----- Trecho da fonte -----

Em minha vida de cinéfilo, três filmes de ficção-científica me levaram a uma epifania estético-emocional: "Star Wars", em 1977, no finado Cine Regente, em Campinas; "2001-Uma Odisséia no Espaço", em 1980, no Cine-Teatro Castro Mendes, também em Campinas; e "Blade Runner", em 1982, no Cine Ipiranga, em São Paulo.
Nem me importei tanto com a dublagem, já que conheço os diálogos de cor e salteado, e não tinha visto ainda essa versão final, lançada no ano passado para comemorar os 25 anos do filme. "Blade Runner foi o primeiro filme a ter um "Director's Cut" lançado nos cinemas (depois virou "carne de vaca"). Em 1989, um funcionário da Warner Bros encontrou nos arquivos uma cópia da obra em 70 mm e, alguns meses depois, esses rolos foram exibido num festival de filmes clássicos especificamente na banda de 70 mm. Para a surpresa de todos, era uma versão diferente da conhecida, e logo gerou uma enorme curiosidade entre os cinéfilos, que achavam ter encontrado a "versão do diretor" (que sempre reclamou da narração em off - que Harrison Ford foi obrigado a fazer a contragosto meses depois do fim das filmagens - e da seqüência final feita a partir de cenas não aproveitadas de "O Iluminado", ambas impostas pelo estúdio após as reações negativas do público nas prévias). Ridley Scott foi ver e disse que não era a sua versão, entretanto a onda sobre a cópia foi tanta que convenceu a Warner a relançar o filme em 92 – 10º aniversário da versão original - como a edição do diretor.
Essa “versão final” não difere muito da de 92, embora a atriz Joanna Cassidy tenha sido convocada para refazer sua cena de morte – que acabou saindo mal-feita na primeira versão - , se fixando mais no aperfeiçoamento dos efeitos visuais e em consertar certas incoerências do roteiro. Mas os questionamentos sobre a condição humana, sobre a busca por Deus, a degradação do meio-ambiente e até dos seres humanos por conta da poluição, clonagem de seres vivos e a inviabilidae cada vez maior das grandes metrópoles mantém o filme interessante mesmo passados um quarto de século. “Blade Runner” – junto com “Mad Max 2” – ajudou a definir o visual da década de 80, com a poluição visual dos grandes outdoors animados, fotografia escura, visual cyberpunk, as ombreiras da Rachel e - o que foi mais evidente na época – a música de Vangelis. O “Tema de Blade Runner” originou a praga do “saxofone de motel” por toda a década de 80, culminando, é claro, no chatíssimo Kenny G. Mas foram as versões apócrifas e semi-oficiais que fizeram sucesso, porque o músico grego se recusou a gravar ele mesmo uma trilha oficial até 1994, com Dick Morrissey tocando o sax na famigerada faixa.

-----

_O que se pede:_ Como fica o trecho do texto sobre "Blade Runner" que vai de "Em minha vida" até "em São Paulo.", se "Star Wars" for renomeado para "Guerra nas Estrelas"?

----- Dados fornecidos -----

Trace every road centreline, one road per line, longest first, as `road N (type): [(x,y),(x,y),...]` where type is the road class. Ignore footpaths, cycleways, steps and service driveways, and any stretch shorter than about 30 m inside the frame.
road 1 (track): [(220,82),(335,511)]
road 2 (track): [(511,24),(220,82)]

-----

_Resposta redigida:_
Em minha vida de cinéfilo, três filmes de ficção-científica me levaram a uma epifania estético-emocional: "Guerra nas Estrelas", em 1977, no finado Cine Regente, em Campinas; "2001-Uma Odisséia no Espaço", em 1980, no Cine-Teatro Castro Mendes, também em Campinas; e "Blade Runner", em 1982, no Cine Ipiranga, em São Paulo.